-- PASSAGE TO READ --

══════════════════════════════

The controversial conference at Barnard College in 1982, “Towards a Politics of Sexuality,” marked an ideological split cast as the “sex wars” which hinged on a resistance to and rebellion against 1970s lesbian feminist orthodoxy. The ensuing debates revolved around the question of whether S/M (and to a lesser extent butch/femme and lesbian porn) duplicates or plays with oppressive power inequities. Although the ‘radical sex’ camp made forceful arguments against its detractors based on the consentuality of sex/gender power play, these arguments have tended to fall into some of the over determined assumptions they purport to critique – for instance, that S/M offers a libertarian promise of transcendence from sexual repression. Sex radicals, backed up against the wall by political imperatives, may have felt impelled to legitimate their sexual desires on ontological grounds which assume a self-determining, autonomous sexual subject.
The investigation of sex and power in the pictorial realm is important because of its dialogical possibility. While there are certainly examples of images which are anchored within a didactic frame, the work in Girrly Pictures makes no claim to “the truth about sexuality” and therefore evades a direct or percriptive correlation between political and psycho-sexual imaginaries. Although not all of the artists in this series of exhibitions are explicitly or even remotely aligned with a ‘radical sex’ perspective, they all employ a discursive approach using various aesthetic means to dramatise the impact of technologies of power on sexuality.

══════════════════════════════

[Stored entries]
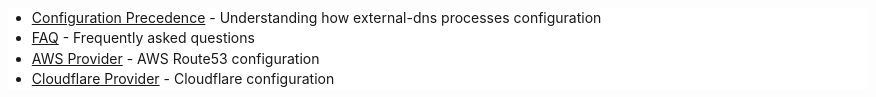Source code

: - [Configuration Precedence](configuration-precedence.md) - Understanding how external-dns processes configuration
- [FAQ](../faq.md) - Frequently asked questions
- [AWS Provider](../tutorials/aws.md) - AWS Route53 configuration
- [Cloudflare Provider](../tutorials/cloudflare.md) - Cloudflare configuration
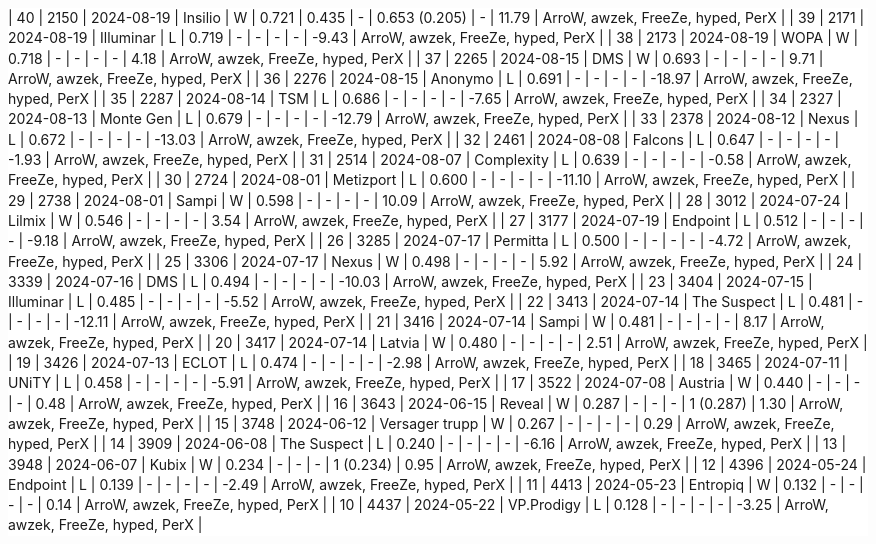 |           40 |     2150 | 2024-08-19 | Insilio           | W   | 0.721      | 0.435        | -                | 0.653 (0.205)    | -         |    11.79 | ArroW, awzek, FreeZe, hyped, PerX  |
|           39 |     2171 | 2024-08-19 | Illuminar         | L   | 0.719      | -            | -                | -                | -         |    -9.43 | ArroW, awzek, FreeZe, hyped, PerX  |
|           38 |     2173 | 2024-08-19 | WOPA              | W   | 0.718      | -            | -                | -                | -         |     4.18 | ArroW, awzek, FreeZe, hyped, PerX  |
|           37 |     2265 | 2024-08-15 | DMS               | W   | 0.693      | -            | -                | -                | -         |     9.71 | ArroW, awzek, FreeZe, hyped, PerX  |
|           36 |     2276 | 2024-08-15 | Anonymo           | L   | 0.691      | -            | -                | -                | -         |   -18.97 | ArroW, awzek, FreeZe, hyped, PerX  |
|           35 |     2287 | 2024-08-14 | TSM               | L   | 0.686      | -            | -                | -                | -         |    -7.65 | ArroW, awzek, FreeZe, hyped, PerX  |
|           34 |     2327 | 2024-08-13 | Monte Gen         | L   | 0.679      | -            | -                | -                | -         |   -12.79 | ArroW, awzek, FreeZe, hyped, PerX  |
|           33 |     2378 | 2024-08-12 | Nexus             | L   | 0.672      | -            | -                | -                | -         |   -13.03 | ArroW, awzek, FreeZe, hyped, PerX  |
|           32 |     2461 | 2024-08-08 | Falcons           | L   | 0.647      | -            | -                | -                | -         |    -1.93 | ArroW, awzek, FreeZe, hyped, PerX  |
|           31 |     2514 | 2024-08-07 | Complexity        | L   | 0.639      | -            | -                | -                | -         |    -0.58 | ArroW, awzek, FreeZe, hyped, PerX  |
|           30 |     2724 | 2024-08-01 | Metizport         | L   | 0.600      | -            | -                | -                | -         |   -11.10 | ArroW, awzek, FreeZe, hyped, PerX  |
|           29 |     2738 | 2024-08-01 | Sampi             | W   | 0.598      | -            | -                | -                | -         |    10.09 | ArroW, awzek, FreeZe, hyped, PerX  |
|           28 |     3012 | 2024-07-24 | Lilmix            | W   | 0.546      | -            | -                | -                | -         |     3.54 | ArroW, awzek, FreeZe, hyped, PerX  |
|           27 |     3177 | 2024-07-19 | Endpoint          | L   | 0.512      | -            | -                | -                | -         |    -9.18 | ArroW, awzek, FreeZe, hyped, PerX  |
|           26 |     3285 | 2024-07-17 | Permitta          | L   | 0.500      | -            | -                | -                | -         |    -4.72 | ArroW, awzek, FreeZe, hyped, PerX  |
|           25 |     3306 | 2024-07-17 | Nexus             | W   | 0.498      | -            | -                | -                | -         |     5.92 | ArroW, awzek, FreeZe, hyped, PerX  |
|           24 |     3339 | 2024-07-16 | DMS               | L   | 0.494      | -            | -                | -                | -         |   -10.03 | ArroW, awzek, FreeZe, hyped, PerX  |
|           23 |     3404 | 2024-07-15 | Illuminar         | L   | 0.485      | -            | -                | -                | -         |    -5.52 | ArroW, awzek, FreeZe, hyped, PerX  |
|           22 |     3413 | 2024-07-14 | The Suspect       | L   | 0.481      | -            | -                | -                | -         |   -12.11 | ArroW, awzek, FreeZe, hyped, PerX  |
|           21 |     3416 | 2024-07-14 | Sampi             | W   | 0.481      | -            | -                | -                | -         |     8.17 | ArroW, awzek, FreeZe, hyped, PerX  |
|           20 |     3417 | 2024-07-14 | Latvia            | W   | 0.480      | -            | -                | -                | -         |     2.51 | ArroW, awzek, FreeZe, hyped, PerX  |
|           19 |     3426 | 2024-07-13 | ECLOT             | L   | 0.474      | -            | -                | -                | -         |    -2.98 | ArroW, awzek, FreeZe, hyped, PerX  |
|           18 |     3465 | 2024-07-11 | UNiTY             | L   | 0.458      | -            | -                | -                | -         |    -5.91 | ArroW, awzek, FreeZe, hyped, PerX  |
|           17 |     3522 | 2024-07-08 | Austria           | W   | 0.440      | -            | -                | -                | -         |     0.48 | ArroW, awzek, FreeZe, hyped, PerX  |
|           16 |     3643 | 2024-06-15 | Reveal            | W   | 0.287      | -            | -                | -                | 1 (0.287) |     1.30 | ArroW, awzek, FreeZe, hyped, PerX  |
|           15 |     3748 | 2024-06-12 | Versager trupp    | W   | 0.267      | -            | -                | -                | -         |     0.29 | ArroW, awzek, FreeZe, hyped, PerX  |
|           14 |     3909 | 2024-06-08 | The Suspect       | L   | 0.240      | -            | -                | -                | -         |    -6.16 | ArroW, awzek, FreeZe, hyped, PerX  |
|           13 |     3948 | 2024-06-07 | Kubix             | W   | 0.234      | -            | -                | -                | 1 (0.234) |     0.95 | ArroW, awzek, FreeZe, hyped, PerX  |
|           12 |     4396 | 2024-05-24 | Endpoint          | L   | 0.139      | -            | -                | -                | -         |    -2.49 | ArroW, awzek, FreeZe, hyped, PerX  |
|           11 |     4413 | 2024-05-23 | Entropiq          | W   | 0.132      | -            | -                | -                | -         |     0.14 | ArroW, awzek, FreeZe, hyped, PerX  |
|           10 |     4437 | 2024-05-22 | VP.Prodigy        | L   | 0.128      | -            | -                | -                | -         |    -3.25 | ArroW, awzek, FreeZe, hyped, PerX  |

══════════════════════════════

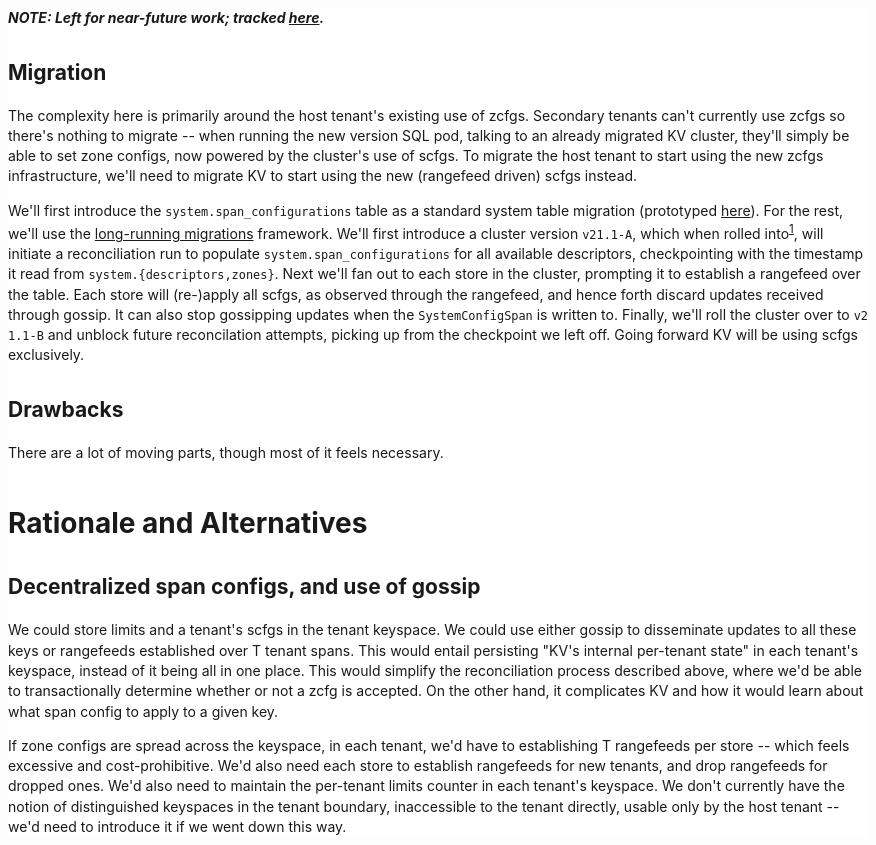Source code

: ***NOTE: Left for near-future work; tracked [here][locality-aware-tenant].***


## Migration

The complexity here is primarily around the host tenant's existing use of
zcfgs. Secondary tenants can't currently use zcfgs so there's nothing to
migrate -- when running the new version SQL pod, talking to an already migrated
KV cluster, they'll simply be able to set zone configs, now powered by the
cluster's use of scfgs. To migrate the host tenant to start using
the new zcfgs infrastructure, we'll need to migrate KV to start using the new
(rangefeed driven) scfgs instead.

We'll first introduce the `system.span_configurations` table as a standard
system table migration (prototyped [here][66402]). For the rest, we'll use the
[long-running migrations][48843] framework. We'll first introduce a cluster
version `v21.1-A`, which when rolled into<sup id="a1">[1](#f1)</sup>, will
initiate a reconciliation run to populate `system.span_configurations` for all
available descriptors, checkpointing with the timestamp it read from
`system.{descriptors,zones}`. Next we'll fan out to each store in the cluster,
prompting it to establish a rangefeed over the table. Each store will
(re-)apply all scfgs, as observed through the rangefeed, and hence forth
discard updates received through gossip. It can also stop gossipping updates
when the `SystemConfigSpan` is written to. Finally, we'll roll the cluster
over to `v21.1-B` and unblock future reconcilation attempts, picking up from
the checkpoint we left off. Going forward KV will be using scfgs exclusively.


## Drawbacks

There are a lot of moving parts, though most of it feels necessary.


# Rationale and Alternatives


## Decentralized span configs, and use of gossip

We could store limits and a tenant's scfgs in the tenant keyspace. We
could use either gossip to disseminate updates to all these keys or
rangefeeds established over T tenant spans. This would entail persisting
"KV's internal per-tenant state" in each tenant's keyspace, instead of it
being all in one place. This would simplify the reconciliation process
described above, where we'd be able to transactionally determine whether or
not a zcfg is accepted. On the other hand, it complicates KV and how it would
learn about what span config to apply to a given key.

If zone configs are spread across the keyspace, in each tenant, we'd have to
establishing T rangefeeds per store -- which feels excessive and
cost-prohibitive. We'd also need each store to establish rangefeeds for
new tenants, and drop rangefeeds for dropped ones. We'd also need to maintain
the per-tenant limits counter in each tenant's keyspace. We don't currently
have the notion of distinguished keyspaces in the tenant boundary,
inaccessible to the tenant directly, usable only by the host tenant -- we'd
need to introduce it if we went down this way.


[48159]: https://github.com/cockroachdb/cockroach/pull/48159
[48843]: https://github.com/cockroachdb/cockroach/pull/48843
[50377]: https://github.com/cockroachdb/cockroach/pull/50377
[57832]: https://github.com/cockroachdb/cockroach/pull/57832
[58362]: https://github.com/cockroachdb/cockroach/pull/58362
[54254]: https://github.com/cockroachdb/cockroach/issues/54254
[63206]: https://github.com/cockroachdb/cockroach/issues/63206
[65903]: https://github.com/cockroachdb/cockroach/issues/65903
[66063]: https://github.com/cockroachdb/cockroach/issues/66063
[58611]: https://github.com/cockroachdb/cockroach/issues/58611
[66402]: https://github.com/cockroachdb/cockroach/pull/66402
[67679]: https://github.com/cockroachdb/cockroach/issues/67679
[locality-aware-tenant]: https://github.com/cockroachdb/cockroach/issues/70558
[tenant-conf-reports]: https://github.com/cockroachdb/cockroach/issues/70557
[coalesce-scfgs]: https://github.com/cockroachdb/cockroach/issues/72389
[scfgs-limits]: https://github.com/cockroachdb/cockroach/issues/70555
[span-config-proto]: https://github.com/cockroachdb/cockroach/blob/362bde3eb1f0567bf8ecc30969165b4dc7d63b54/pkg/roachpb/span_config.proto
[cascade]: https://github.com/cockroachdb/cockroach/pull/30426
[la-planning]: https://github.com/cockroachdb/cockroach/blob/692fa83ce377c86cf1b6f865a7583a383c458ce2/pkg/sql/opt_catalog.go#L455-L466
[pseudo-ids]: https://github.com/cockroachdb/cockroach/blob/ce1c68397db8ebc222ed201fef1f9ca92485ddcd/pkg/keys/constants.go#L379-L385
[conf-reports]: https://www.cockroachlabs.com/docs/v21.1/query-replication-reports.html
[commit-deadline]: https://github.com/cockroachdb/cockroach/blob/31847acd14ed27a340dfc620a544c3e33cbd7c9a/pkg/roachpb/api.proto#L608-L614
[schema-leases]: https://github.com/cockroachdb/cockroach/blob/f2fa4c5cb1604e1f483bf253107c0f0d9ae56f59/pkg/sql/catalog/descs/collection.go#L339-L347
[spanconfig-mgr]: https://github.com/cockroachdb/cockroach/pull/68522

══════════════════════════════

-- JOB 1 --
In the rows, starting at the line that contains "The complexity here" and ending at the line that contains "There are a", swap "rangefeed" for "changefeed" and give those lines again with everything else left as it is.
-- JOB 2 --
Finish out the next part of the passage on the sex wars and Girrly Pictures, picking up after its last sentence.

-- EXERCISE RESULT 1 --
The complexity here is primarily around the host tenant's existing use of
zcfgs. Secondary tenants can't currently use zcfgs so there's nothing to
migrate -- when running the new version SQL pod, talking to an already migrated
KV cluster, they'll simply be able to set zone configs, now powered by the
cluster's use of scfgs. To migrate the host tenant to start using
the new zcfgs infrastructure, we'll need to migrate KV to start using the new
(changefeed driven) scfgs instead.

We'll first introduce the `system.span_configurations` table as a standard
system table migration (prototyped [here][66402]). For the rest, we'll use the
[long-running migrations][48843] framework. We'll first introduce a cluster
version `v21.1-A`, which when rolled into<sup id="a1">[1](#f1)</sup>, will
initiate a reconciliation run to populate `system.span_configurations` for all
available descriptors, checkpointing with the timestamp it read from
`system.{descriptors,zones}`. Next we'll fan out to each store in the cluster,
prompting it to establish a changefeed over the table. Each store will
(re-)apply all scfgs, as observed through the changefeed, and hence forth
discard updates received through gossip. It can also stop gossipping updates
when the `SystemConfigSpan` is written to. Finally, we'll roll the cluster
over to `v21.1-B` and unblock future reconcilation attempts, picking up from
the checkpoint we left off. Going forward KV will be using scfgs exclusively.


## Drawbacks

There are a lot of moving parts, though most of it feels necessary.

-- EXERCISE RESULT 2 --
Kiss N’ Tell’s 1992 videotape True Inversionsexamines the way in which sexuality is mediated by personal histories and by political, moral and educational institutions. Sex scenes are intercepted by a range of captions which use key words – masturbation, unsafe sex and censorship – to signify a diversity of meaning and perspectives. For instance, the caption “uncensored” qualified by an addendum – the criminal code section, “unsafe sex,” “politically incorrect” – point to the regulation and complexity of the discursive field in which images of sex are made and looked at. The images are also periodically disrupted by keyed-in commentaries from the director and crew members who are identified by name and position. This device foregrounds a personal perspective which displaces the standard mode of anonymous, authoritative commentary. It also establishes the video production itself as an amalgamation of multiple points of view. In the same way that the crew’s inverted appearance in front of the camera undermines the illusionistic form of linear narration, fictional lovers are juxtaposed with real lovers who differ about the prospect of having sex in front of a camera. Keyed into the scene, the director questions the assumed speciousness of sex between the long-term on-camera-only lovers in contrast to sex between the recently coupled real lovers. True inversions uses Brectian and video art strategies to situate sex and images of sex within a pleasurable and contested field of vision.
G.B. Jones’ work, explicitly employing a ‘radical sex’ vernacular, represents sex/power play as an aspect of subcultural lifestyle. Jones’ super 8 film, The Yo Yo Gang (1992), is an out-of-sync potpourri of hand-held camera shots, zooms and jump cuts organised around the activities of a girl-gang who play and make war with yo-yos. Drawing on a West Side Storyparable of gang combat, Jones’ campy home-movie-come-experimental-aesthetic collapses art and real life, fantasy and lifestyle. Similarly, her drawings, many of them directly modelled on those of Tom of Finland, display a “homocore” taxonomy of punk and S/M motifs – tattoos, leather, uniforms, chopper chicks and prison scenes. The home-brewed anarchism of Jones’ aesthetic boosts the transgressive status if the content targeting conventions of art etiquette as much as social and political decorum.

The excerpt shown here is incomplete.